In the winter of 2006/2007, more than a quarter of the country’s 2.4 million bee colonies — accounting for tens of billions of bees — were lost to CCD, Colony Collapse Disorder. This loss is projected have an $8 billion to $12 billion effect on America’s agricultural economy, but the consequences of CCD could be far more disastrous.
The role honeybees play in our diet goes beyond honey production. These seemingly tireless creatures pollinate about one-third of crop species in the U.S. Honeybees pollinate about 100 flowering food crops including apples, nuts, broccoli, avocados, soybeans, asparagus, celery, squash and cucumbers, citrus fruit, peaches, kiwi, cherries, blueberries, cranberries, strawberries, cantaloupe, melons, as well as animal-feed crops, such as the clover that’s fed to dairy cows. Essentially all flowering plants need bees to survive.

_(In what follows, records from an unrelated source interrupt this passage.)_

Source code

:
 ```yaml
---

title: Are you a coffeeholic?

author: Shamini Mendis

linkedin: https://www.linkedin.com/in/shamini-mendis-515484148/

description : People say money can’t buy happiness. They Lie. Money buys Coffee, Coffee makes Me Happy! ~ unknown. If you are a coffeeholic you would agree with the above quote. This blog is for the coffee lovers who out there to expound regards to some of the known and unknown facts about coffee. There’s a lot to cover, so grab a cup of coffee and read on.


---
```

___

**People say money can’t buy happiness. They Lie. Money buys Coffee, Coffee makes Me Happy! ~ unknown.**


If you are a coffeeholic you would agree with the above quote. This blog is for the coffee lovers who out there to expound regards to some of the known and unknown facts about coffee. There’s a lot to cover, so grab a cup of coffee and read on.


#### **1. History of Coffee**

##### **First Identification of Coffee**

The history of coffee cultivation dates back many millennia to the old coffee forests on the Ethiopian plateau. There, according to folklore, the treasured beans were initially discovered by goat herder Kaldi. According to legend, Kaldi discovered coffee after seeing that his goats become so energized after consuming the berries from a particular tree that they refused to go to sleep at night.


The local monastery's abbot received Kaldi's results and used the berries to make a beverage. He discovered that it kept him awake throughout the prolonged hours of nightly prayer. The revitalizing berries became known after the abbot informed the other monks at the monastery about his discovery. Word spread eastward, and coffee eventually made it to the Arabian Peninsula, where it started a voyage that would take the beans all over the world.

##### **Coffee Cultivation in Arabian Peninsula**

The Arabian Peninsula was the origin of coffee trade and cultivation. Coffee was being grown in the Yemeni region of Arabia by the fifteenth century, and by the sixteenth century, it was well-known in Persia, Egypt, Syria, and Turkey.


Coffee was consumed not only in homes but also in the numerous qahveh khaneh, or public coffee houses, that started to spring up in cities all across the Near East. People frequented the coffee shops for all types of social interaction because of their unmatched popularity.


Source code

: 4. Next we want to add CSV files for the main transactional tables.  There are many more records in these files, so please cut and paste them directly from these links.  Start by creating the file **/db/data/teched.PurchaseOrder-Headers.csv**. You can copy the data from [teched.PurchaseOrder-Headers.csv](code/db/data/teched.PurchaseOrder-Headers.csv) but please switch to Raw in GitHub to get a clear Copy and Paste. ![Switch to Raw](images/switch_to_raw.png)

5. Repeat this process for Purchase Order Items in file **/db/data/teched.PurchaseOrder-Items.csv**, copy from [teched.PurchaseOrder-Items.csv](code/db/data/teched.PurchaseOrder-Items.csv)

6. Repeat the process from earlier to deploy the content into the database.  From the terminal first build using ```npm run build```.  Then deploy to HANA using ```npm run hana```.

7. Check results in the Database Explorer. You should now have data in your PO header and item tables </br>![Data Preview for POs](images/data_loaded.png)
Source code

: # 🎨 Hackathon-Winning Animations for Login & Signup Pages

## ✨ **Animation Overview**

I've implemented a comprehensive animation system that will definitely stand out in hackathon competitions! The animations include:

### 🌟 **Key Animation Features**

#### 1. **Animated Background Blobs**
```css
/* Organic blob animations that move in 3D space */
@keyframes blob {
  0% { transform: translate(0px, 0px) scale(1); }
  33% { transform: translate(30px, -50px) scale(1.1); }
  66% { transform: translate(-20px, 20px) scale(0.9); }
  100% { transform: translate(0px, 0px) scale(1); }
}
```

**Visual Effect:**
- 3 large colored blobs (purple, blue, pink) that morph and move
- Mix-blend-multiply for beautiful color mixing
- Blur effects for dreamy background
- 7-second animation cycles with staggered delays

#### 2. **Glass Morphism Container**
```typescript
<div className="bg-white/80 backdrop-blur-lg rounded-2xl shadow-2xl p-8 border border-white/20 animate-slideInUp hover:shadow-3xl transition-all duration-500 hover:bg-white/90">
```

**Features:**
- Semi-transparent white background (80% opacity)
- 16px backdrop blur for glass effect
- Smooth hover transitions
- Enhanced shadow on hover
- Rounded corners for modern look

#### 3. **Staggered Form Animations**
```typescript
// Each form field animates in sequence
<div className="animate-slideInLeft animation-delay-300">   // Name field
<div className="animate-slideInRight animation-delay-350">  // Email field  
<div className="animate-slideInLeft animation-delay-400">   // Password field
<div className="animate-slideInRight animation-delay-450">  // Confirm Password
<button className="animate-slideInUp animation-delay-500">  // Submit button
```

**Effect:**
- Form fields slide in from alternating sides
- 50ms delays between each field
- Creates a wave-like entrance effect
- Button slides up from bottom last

Last Friday in the Emerging Issues in Food Law class, Dr. Jeff Pettis, one of the lead scientists featured in The Silence of the Bees addressed the class via teleconference. As research leader of the USDA-ARS Bee Research Laboratory in Beltsville, Dr. Pettis leads a team effort to improve colony health by limiting the impact of pests and diseases on honey bee colonies. His research areas include; IPM techniques to reduce the impacts of parasitic mites and disease, effects of pesticides and pathogens on queen health and longevity, host-parasite relationships and bee behavior. Additionally, he serves as the lead coordinator for a new 5-year ARS Areawide program to improve colony health. Dr. Pettis received an undergraduate and MS degree from the University of Georgia and his doctoral degree in Entomology from Texas A&M University in 1992.
Dr. Pettis narrated his PowerPoint presentation on CCD and pollinator health overall and answered questions from the class. It was an informative and fascinating discussion, albeit one that raised many concerns about the future and how to best protect critical pollinators.